The aforementioned growth platforms should enable the pharmaceutical outfit to continue to pay a healthy dividend payment. In fact, the company’s annual distribution was increased this year by 20.3% and was recently yielding an impressive 5.3%. The balance sheet is strong, and we are optimistic that Sanofi will be able to continue to please income-oriented investors. Indeed, these quality shares may appeal to conservative value investors, in our view.
Steris Corp. (STE) develops, manufactures, and sells infection prevention, and control products to a range of customers in different industries such as healthcare, pharmaceutical, industrial, and research. Its product portfolio is diverse, and includes its flagship SYSTEM I and SYSTEM 1E liquid chemical sterilant processing system platforms. In addition, the company manufactures a range of unique capital equipment like surgical tables.

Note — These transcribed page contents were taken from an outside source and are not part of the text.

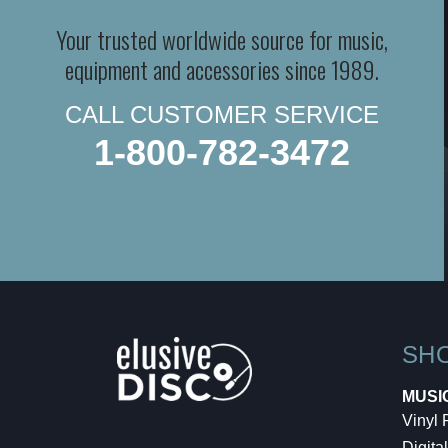
Your trusted worldwide source for music,
equipment and accessories since 1989.
CALL CUSTOMER SERVICE
1-800-782-3472
SH
MUSI
Vinyl
Digital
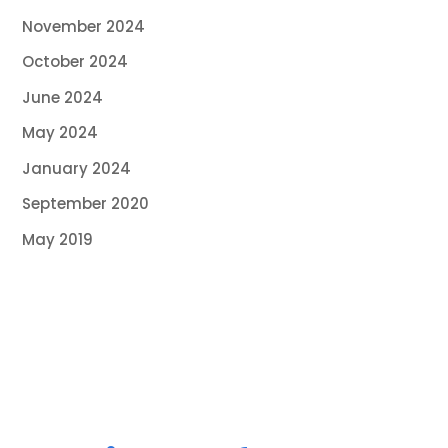
November 2024
October 2024
June 2024
May 2024
January 2024
September 2020
May 2019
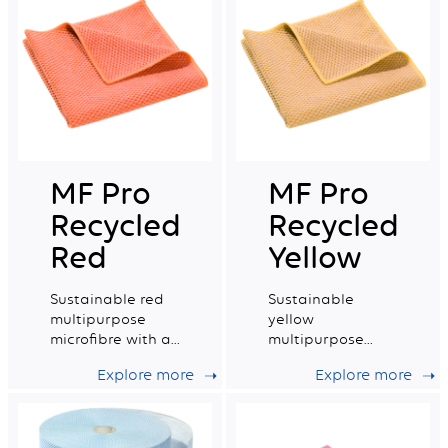
MF Pro
MF Pro
Recycled
Recycled
Red
Yellow
Sustainable red
Sustainable
multipurpose
yellow
microfibre with a
multipurpose
very good wiping
microfibre with a
Explore more
Explore more
capacity.
very good wiping
capacity.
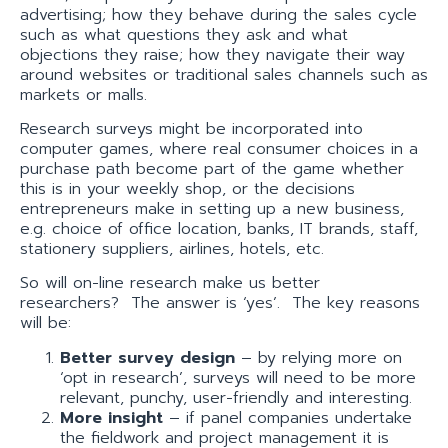
advertising; how they behave during the sales cycle
such as what questions they ask and what
objections they raise; how they navigate their way
around websites or traditional sales channels such as
markets or malls.
Research surveys might be incorporated into
computer games, where real consumer choices in a
purchase path become part of the game whether
this is in your weekly shop, or the decisions
entrepreneurs make in setting up a new business,
e.g. choice of office location, banks, IT brands, staff,
stationery suppliers, airlines, hotels, etc.
So will on-line research make us better
researchers? The answer is ‘yes’. The key reasons
will be:
Better survey design
– by relying more on
‘opt in research’, surveys will need to be more
relevant, punchy, user-friendly and interesting.
More insight
– if panel companies undertake
the fieldwork and project management it is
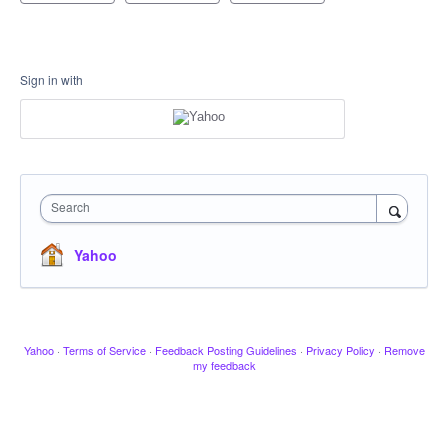
Sign in with
Search
Yahoo
Yahoo
·
Terms of Service
·
Feedback Posting Guidelines
·
Privacy Policy
·
Remove
my feedback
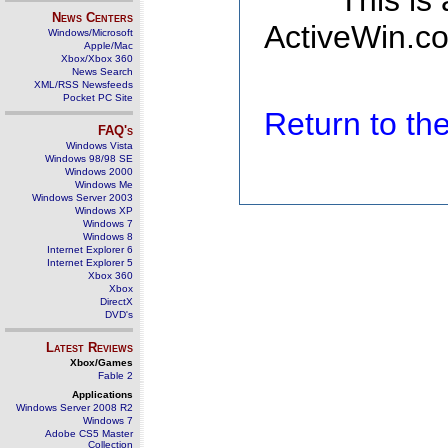
This is
News Centers
ActiveWin.co
Windows/Microsoft
Apple/Mac
Xbox/Xbox 360
News Search
XML/RSS Newsfeeds
Pocket PC Site
Return to t
FAQ's
Windows Vista
Windows 98/98 SE
Windows 2000
Windows Me
Windows Server 2003
Windows XP
Windows 7
Windows 8
Internet Explorer 6
Internet Explorer 5
Xbox 360
Xbox
DirectX
DVD's
Latest Reviews
Xbox/Games
Fable 2
Applications
Windows Server 2008 R2
Windows 7
Adobe CS5 Master
Collection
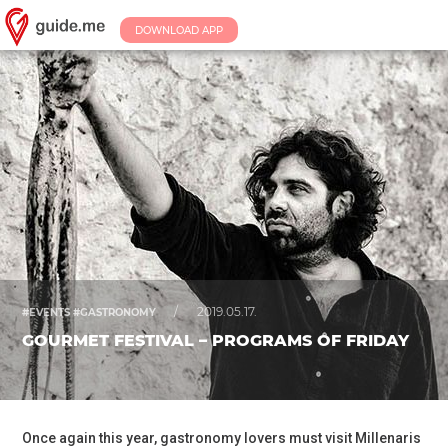
DOWNLOAD APP
/
2019.05.17.
#EVENTS #GASTRONOMY
GOURMET FESTIVAL – PROGRAMS OF FRIDAY
Once again this year, gastronomy lovers must visit Millenaris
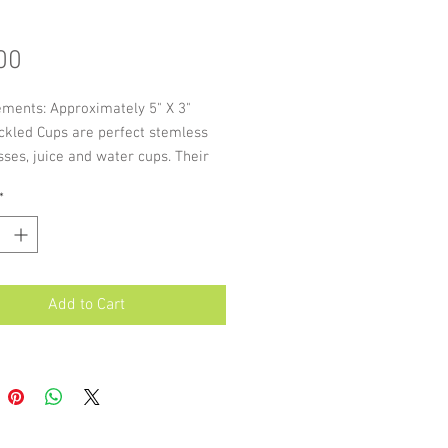
Price
00
ments: Approximately 5" X 3"
ckled Cups are perfect stemless
ses, juice and water cups. Their
shape makes it easy to handle with
*
 of colour ideal for table settings.
of these items are individually
, slight variations in size and
re possible.
Add to Cart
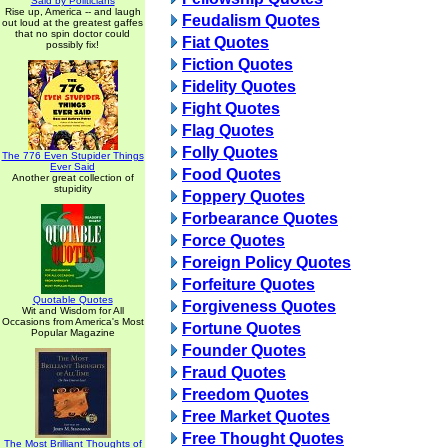
Said by Politicians
Rise up, America -- and laugh
Feudalism Quotes
out loud at the greatest gaffes
that no spin doctor could
Fiat Quotes
possibly fix!
Fiction Quotes
Fidelity Quotes
Fight Quotes
Flag Quotes
Folly Quotes
The 776 Even Stupider Things
Ever Said
Food Quotes
Another great collection of
stupidity
Foppery Quotes
Forbearance Quotes
Force Quotes
Foreign Policy Quotes
Forfeiture Quotes
Quotable Quotes
Forgiveness Quotes
Wit and Wisdom for All
Occasions from America's Most
Fortune Quotes
Popular Magazine
Founder Quotes
Fraud Quotes
Freedom Quotes
Free Market Quotes
Free Thought Quotes
The Most Brilliant Thoughts of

Higher SG&A expenses are creating a difficult short-term operating landscape for Steris Corp., and the company has a higher cost outlook for the remainder of the year. Sales, however, are advancing nicely, especially because of recovering demand from the healthcare industry. And growth in the longer term will likely be supported by an expanding range of product offerings as well as healthier spending patterns due to possible improvement in general economic and employment conditions.
Directors recently raised the dividend by $0.02, to $0.17 a share. And with historical annual dividend increases, the company is well positioned, in our view, to make further increases over time. Recently, these shares were yielding a respectable 2.3%.
At the time of this article's writing, the author did not have positions in any of the companies mentioned.